**DATA TO PROCESS**
+ + + +

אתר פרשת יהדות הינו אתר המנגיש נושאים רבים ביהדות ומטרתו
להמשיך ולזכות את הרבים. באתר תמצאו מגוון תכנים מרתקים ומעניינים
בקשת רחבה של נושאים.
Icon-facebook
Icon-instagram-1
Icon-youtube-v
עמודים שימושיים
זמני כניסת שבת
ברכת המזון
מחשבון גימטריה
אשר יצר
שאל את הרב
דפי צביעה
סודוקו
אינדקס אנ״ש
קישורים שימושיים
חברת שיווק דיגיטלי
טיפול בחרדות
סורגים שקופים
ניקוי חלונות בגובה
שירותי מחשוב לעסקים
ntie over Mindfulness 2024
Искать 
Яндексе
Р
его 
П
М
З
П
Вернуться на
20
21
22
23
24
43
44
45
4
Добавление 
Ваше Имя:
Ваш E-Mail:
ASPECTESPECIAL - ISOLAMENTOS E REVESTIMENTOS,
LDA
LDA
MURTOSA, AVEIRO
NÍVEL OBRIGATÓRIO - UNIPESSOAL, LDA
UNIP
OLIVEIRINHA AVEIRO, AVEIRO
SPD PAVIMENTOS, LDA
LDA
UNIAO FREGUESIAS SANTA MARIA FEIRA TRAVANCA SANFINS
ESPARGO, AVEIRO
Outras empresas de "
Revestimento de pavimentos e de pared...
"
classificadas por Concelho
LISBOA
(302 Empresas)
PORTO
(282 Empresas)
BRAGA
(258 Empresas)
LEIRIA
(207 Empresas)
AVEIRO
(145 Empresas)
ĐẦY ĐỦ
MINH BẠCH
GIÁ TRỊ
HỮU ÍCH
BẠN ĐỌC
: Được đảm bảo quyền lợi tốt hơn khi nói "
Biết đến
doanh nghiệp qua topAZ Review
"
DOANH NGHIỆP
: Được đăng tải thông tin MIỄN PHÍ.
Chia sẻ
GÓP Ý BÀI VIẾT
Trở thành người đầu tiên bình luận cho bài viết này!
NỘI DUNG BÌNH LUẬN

+ + + +

**WORK REQUEST**
Each line that contains the string "AVEIRO" counts once; report how many such lines the entries have, giving only the number.

**EXPECTED OUTPUT**
4